Intended for healthcare professionals

Research Article

Sequential treatment with quinine and mefloquine or quinine and pyrimethamine-sulfadoxine for falciparum malaria.

Br Med J 1977; 1 doi: https://doi.org/10.1136/bmj.1.6077.1626 (Published 25 June 1977) Cite this as: Br Med J 1977;1:1626
  1. A P Hall,
  2. E B Doberstyn,
  3. C Karnchanachetanee,
  4. S Samransamruajkit,
  5. B Laixuthai,
  6. E J Pearlman,
  7. R M Lampe,
  8. C F Miller,
  9. P Phintuyothin

    Abstract

    Patients with falciparum malaria were studied in Thailand, an area of known chloroquine resistance.

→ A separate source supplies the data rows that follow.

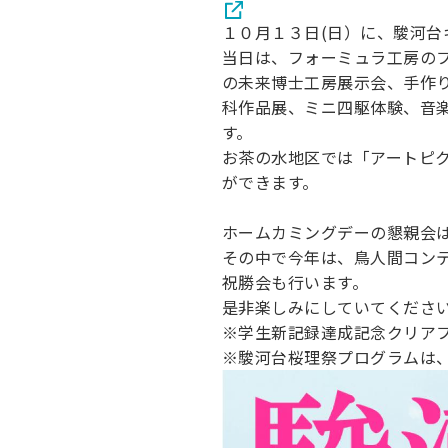
１０月１３日(日）に、駿河
当日は、フォーミュラ工房の
の未来博士工房展示会、手作
科作品展、ミニ四駆体験、音
す。
お茶の水地区では「アートピ
ができます。
ホームカミングデーの懇親会
その中で今年は、鳥人間コン
祝勝会も行います。
是非楽しみにしていてくださ
※学生新記録達成記念クリア
※駿河台桜理祭プログラムは、公式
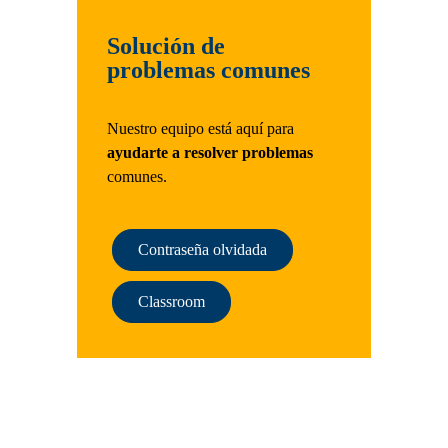
Solución de
problemas comunes
Nuestro equipo está aquí para
ayudarte a resolver problemas
comunes.
Contraseña olvidada
Classroom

The patients were unselected and some had severe malaria, and they were randomly assigned to one of two sequential regimes. A short course of quinine (average 4 doses, equivalent to 2 g base) followed by a single dose of pyrimethamine-sulfadoxine (Fansidar) cured 92% of patients (36 out of 39), while a short course of quinine followed by a single 1-5-dose of mefloquine cured all of the 35 patients who could be followed up. Gastrointestinal side effects were minimal if at least 12 hours elapsed between the last dose of quinine and the mefloquine. Sequential quinine and mefloquine is the most effective treatment for patients with chloroquine-resistant falciparum malaria, including those with severe or complicated disease. Mefloquine, however, is not commercially available, and the similar regimen using Fansidar is almost as effective.